After five months he went AWOL from the Navy, then married Beryl Hovious. He was twenty and she was sixteen. John made friends with a older man who had a prison record and together they robbed a neighborhood grocer who was on his way home with the week’s receipts. John beat the man. He had no previous record, yet was given 10 to 20 years in prison. His friend got off with two years. He wrote his dad and said, “I went in prison a carefree boy, I came out bitter toward everything in general.” He forgot to mention that he was already involved in crime. He wrote to his wife with warmth and affection but she filed for divorce. In 1933, after nine years in prison he was paroled. He left prison determined to become a bank robber and along with friends he had met in prison, he became one. First, though, he made it possible for these friends to escape from prison. The Dillinger gang raided police stations for guns and ammunition. The bank robberies continued, but then in 1934, a police officer was killed and John went back to prison. He was never tried for the murder because he escaped from prison using a wooden, hand-carved gun. The Dillinger gang, including men like Baby Face Nelson, didn’t stop and there were more robberies, stealing cars and killings. This was during the great depression and Dillinger was actually becoming a folk hero to Americans disillusioned with failing banks and the ineffective federal government. It is said that people actually applauded his name and booed FBI Director, Herbert Hoover.
Now he was on the run again, had plastic surgery and said that “he’d like to live like other people, be married and settle down somewhere.” But, it was too late for this. The federal government had promised a $10,000 reward for his capture and a $5,000 reward for information leading to his arrest.
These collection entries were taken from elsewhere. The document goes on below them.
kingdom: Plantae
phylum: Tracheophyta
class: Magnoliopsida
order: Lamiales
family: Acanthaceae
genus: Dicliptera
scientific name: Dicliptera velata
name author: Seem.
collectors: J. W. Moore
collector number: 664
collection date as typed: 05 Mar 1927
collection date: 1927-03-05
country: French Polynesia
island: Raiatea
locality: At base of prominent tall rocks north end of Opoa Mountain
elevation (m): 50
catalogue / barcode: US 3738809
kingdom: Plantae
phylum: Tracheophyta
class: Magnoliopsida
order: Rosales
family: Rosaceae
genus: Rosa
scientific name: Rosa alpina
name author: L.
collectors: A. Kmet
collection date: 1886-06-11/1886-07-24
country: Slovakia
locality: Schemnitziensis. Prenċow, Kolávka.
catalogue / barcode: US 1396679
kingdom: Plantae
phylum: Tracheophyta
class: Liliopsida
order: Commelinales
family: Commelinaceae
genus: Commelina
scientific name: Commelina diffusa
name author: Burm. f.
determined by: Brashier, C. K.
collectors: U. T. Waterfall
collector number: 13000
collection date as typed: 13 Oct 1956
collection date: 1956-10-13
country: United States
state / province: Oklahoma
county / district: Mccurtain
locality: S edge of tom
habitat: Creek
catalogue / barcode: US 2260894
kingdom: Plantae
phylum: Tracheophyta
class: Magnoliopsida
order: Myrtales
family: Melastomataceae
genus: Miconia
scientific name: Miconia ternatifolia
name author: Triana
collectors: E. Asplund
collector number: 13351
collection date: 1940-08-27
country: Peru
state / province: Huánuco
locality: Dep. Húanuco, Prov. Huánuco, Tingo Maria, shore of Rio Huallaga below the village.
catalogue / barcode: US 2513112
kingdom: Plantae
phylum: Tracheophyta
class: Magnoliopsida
On July 4, 1934, he appeared at a movie theater with two women he had invited to go with him. One of them however, reported his whereabouts and while walking out of the theatre he was shot twice and died instantly. Although Dillinger never repented for his crimes, he did regret his chosen lifestyle. He had no illusions about his situation, “If I go on, it’s just a question of how much time I have left,” he said. He went on.
So, did the thirty or so Christmases in Dillinger’s lifetime go unnoticed? According to the Bible, God has revealed himself plainly through His creation to all people, but Dillinger and many others, did not think it worthwhile to retain the knowledge of God. John had rejected the Christ-child of Christmas and his promise of a better life. Proverbs 2: 12 and 13 says, “Wisdom will save you from the ways of
wicked men, who leave the straight path to walk in dark ways.” It also tells us that man will eat the fruit of their ways and be filled with the fruit of their schemes. So it was with Dillinger.
In this joyous Christmas season I want to end this shirlandyou on an encouraging note. That is that there is a future hope for you and this hope will not be cut off. And for those facing discouragement during this time, remember that there is a wonderful future for those who follow God, even if it is not realized in this life. So, do have a Merry Christmas!